The headline from The Sun also appeared on the newspaper's homepage.

On the article page, the headline gets a bit simplified to "Diana Crash Outrage."

As becomes clear from the article, the "Crown" in the headline refers to the Netflix series The Crown. Season 5 is currently being filmed, and word has it the season culminates in the death of Princess Diana. So "Crown Diana Crash Outrage" should be parsed as something like "outrage over The Crown's depiction of Diana's crash." While "Crown Outrage" or "Diana Crash Outrage" might be somewhat understandable, grafting it all together into a four-noun pile-up lends extra opacity.
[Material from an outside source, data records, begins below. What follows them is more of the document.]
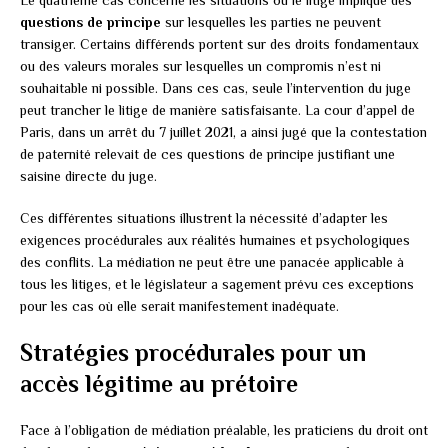
questions de principe
sur lesquelles les parties ne peuvent
transiger. Certains différends portent sur des droits fondamentaux
ou des valeurs morales sur lesquelles un compromis n’est ni
souhaitable ni possible. Dans ces cas, seule l’intervention du juge
peut trancher le litige de manière satisfaisante. La cour d’appel de
Paris, dans un arrêt du 7 juillet 2021, a ainsi jugé que la contestation
de paternité relevait de ces questions de principe justifiant une
saisine directe du juge.
Ces différentes situations illustrent la nécessité d’adapter les
exigences procédurales aux réalités humaines et psychologiques
des conflits. La médiation ne peut être une panacée applicable à
tous les litiges, et le législateur a sagement prévu ces exceptions
pour les cas où elle serait manifestement inadéquate.
Stratégies procédurales pour un
accès légitime au prétoire
Face à l’obligation de médiation préalable, les praticiens du droit ont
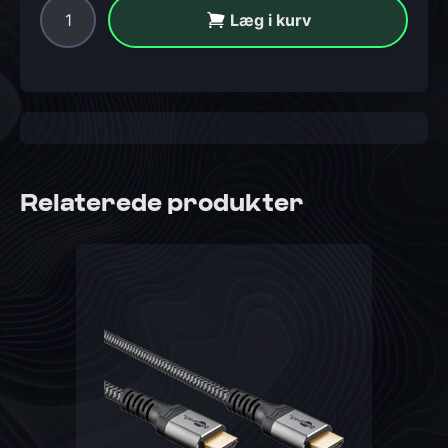
Læg i kurv
Relaterede produkter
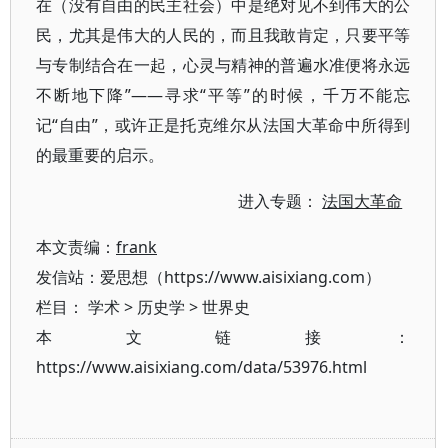
在（没有自由的民主社会）中是绝对见不到伟大的公
民，尤其是伟大的人民的，而且我敢肯定，只要平等
与专制结合在一起，心灵与精神的普遍水准便将永远
不断地下降”——寻求“平等”的时候，千万不能忘
记“自由”，或许正是托克维尔从法国大革命中所得到
的最重要的启示。
进入专题：
法国大革命
本文责编：
frank
发信站：爱思想（https://www.aisixiang.com）
栏目：
学术
>
历史学
>
世界史
本文链接：
https://www.aisixiang.com/data/53976.html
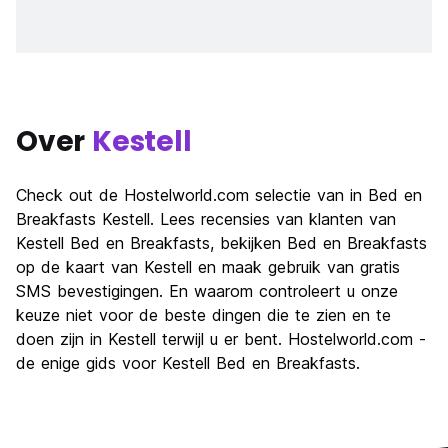
Over
Kestell
Check out de Hostelworld.com selectie van in Bed en
Breakfasts Kestell. Lees recensies van klanten van
Kestell Bed en Breakfasts, bekijken Bed en Breakfasts
op de kaart van Kestell en maak gebruik van gratis
SMS bevestigingen. En waarom controleert u onze
keuze niet voor de beste dingen die te zien en te
doen zijn in Kestell terwijl u er bent. Hostelworld.com -
de enige gids voor Kestell Bed en Breakfasts.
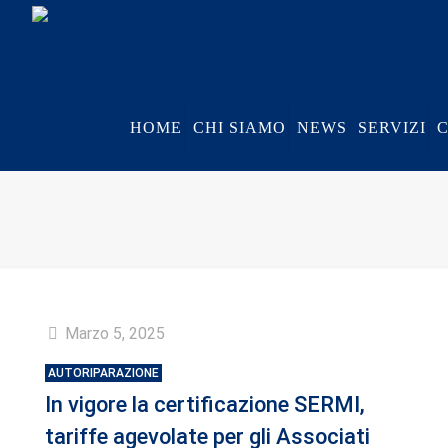
HOME
CHI SIAMO
NEWS
SERVIZI
Marzo 5, 2025
AUTORIPARAZIONE
In vigore la certificazione SERMI,
tariffe agevolate per gli Associati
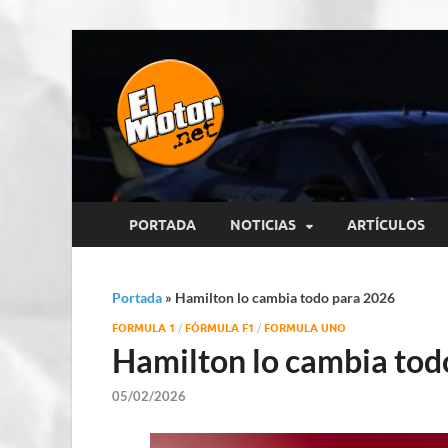
El Motor p
Información sobre novedades y 
PORTADA
NOTICIAS
ARTÍCULOS
Portada
»
Hamilton lo cambia todo para 2026
FORMULA 1
/
FÓRMULA F1
/
FORMULA UNO
Hamilton lo cambia tod
05/02/2026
I'm struggling to find a crash-blossom-style alternate interpretation, but perhaps "crown" and "crash" could be read as transitive imperative verbs: "Crown Diana. Crash Outrage." Chris Waigl once described crash blossoms as "those train wrecks of newspaper headlines that lead us down the garden path to end up against a wall, scratching our head and wondering what on earth the subeditor might possibly have been thinking." Regardless of whether this headline provides any plausible garden paths, it's certainly a head-scratcher.


  1. D.O. said,

    October 17, 2022 @ 2:53 pm

    My garden path was an attempt to interpret "Crown Diana" as some sort of proper name and then the whole headline was about an outrage about a crash of this mysterious object.

  2. Martha said,

    October 17, 2022 @ 5:05 pm

    My interpretation was that something happened to make the king outraged about the crash all over again. (Well, really, the queen was my first thought, until I remembered it's the king now.)

    I think it would have been perfectly clear if "Crown" had been italicized, but do they italicize headlines?

  3. Viseguy said,

    October 17, 2022 @ 6:57 pm

    It took me half a second, but I did eventually decode it as "(The) Crown/Diana-Crash Outrage".

    To The Sun: I'm available, at a reasonable hourly rate, to punctuate headlines for you.

  4. J.W. Brewer said,

    October 17, 2022 @ 8:33 pm

    If you take "crown" as a verb instead of noun, which is the classic crash-blossom technique for generating alternative parses, the whole phrase reads as an imperative (since that's one of the few English syntactic constructions that are verb-initial and don't end with a question mark), and it's rather unclear who it is that's being directed to crown a diana-crash-outrage and how they might plausibly comply with that direction.

  5. Philip Anderson said,

    October 18, 2022 @ 5:15 am

    Having heard of The Crown and it’s controversies, even though I don’t watch it, it was straightforward to expand. But I would have put a colon after Crown, which is not unheard of in headlines.
    Fury, outrage, shameless, backlash: all words popular with journalists, and rarely used by the rest of us.